• **WORK ORDER**
The answer consists of one number: how many lines of the data below include the string "START".

DATASET ENTRIES: Begin

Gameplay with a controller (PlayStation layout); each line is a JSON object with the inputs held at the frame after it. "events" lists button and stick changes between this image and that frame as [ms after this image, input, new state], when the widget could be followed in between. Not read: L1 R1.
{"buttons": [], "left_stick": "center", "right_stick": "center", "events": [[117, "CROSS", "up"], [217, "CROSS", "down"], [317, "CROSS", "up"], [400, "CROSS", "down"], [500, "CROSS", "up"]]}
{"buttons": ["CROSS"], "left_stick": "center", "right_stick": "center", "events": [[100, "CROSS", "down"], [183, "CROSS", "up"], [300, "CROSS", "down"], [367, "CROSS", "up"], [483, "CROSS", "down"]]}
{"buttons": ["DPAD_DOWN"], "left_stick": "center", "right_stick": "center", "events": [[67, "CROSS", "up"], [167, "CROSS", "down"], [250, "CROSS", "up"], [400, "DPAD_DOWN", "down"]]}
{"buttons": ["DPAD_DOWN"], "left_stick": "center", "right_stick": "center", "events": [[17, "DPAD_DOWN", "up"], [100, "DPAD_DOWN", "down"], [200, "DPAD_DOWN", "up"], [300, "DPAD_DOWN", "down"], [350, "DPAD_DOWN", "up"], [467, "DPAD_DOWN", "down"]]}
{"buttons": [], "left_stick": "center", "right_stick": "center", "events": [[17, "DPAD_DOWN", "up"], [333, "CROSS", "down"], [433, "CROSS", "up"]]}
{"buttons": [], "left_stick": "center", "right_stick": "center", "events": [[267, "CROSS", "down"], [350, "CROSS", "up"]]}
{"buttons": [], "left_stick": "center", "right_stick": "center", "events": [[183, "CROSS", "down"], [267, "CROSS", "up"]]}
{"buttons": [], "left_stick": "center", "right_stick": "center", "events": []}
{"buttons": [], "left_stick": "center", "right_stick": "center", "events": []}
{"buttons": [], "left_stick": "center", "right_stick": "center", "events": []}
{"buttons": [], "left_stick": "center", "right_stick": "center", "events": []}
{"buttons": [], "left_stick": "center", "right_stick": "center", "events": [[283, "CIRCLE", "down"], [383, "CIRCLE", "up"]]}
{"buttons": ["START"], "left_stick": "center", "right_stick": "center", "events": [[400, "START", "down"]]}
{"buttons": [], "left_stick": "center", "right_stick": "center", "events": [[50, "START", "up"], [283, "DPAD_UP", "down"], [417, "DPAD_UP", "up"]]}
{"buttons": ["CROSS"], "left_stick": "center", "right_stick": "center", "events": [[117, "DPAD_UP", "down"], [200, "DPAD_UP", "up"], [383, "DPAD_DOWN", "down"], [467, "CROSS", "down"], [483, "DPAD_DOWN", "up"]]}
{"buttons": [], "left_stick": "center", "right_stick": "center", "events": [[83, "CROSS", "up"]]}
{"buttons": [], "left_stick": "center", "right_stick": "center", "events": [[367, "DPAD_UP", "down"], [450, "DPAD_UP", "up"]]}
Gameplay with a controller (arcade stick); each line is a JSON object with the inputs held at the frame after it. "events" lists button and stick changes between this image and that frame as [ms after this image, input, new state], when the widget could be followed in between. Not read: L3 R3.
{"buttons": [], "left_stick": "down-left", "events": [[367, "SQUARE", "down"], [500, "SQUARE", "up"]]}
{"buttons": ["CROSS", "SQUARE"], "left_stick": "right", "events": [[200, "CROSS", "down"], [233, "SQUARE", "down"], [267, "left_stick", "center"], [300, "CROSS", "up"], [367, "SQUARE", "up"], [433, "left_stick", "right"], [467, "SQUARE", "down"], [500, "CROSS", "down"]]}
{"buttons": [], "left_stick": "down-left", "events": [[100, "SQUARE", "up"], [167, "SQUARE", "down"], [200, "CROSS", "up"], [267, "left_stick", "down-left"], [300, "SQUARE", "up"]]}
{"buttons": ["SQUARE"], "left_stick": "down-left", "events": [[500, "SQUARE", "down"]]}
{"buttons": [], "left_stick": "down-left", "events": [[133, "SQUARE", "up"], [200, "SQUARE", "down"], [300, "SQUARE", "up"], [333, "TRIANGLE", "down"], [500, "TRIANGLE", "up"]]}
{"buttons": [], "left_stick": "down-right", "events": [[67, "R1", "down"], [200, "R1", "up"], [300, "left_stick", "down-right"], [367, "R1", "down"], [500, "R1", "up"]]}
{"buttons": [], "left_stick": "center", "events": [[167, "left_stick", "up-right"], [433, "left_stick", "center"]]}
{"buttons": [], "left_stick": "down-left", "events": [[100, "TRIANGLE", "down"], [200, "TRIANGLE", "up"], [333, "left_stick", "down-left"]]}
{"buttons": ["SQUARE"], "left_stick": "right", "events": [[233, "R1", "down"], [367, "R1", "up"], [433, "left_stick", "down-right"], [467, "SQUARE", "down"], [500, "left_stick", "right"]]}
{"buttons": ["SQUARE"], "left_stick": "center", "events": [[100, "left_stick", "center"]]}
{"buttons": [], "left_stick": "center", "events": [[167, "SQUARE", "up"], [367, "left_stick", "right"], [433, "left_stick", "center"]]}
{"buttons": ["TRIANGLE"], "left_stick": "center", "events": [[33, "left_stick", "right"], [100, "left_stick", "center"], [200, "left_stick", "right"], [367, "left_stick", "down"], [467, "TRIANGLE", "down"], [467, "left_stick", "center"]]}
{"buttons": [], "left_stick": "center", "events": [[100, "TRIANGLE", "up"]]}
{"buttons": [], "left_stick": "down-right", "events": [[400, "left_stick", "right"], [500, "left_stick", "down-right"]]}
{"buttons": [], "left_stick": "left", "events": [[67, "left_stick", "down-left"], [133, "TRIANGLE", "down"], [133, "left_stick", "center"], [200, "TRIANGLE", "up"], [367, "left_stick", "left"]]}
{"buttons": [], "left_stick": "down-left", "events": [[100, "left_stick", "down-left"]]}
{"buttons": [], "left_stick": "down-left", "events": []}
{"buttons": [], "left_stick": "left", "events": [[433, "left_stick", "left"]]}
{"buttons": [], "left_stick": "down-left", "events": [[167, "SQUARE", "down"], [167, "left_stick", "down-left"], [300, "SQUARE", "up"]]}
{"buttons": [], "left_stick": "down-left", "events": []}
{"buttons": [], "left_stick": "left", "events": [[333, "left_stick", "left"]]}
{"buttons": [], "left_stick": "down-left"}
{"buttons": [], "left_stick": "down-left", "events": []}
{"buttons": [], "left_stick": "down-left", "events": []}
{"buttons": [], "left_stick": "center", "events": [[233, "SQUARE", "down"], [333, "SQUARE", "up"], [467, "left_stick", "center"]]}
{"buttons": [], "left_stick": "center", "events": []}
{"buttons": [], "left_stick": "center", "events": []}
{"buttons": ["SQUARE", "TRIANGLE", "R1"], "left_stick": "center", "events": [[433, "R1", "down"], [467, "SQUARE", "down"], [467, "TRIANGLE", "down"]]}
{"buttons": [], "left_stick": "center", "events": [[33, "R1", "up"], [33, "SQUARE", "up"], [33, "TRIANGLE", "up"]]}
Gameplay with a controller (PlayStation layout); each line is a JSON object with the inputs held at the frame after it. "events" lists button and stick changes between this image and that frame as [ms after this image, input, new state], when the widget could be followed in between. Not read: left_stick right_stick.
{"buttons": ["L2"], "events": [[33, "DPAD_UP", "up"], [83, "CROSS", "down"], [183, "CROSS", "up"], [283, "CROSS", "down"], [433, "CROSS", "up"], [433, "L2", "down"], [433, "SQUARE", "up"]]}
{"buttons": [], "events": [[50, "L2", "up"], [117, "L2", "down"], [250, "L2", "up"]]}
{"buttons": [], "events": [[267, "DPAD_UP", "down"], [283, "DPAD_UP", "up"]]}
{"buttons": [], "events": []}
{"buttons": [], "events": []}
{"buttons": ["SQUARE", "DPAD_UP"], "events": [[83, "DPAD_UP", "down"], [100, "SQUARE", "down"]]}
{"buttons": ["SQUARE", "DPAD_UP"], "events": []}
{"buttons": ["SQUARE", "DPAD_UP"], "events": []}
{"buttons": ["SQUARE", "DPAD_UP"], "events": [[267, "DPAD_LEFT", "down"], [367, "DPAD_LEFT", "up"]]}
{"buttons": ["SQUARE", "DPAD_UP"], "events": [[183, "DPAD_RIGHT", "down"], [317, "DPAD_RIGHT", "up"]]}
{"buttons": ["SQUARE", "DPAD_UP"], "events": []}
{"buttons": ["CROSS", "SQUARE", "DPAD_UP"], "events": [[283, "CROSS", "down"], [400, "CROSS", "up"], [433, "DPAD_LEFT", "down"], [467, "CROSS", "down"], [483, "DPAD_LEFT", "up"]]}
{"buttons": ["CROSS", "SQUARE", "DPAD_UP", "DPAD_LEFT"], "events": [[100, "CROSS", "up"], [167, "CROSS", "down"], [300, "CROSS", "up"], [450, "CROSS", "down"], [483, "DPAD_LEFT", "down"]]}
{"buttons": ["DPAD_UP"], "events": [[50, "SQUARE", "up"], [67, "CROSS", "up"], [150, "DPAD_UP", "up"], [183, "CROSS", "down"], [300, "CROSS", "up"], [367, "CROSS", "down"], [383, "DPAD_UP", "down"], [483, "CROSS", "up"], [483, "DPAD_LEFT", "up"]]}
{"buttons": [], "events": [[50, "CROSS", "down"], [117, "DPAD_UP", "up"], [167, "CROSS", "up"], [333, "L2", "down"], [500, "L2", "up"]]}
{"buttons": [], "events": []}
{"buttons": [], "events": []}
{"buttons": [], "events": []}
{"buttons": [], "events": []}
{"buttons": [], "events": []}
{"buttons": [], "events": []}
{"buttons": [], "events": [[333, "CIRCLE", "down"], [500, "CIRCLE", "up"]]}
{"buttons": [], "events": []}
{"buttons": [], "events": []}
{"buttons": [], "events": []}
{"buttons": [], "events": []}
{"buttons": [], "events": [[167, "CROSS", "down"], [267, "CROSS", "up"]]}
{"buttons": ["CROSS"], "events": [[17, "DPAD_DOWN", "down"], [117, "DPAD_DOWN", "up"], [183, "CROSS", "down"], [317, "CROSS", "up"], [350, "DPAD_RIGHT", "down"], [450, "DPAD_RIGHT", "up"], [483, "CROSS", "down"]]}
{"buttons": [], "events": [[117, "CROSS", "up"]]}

DATASET ENTRIES: End

• **TASK ANSWER**
2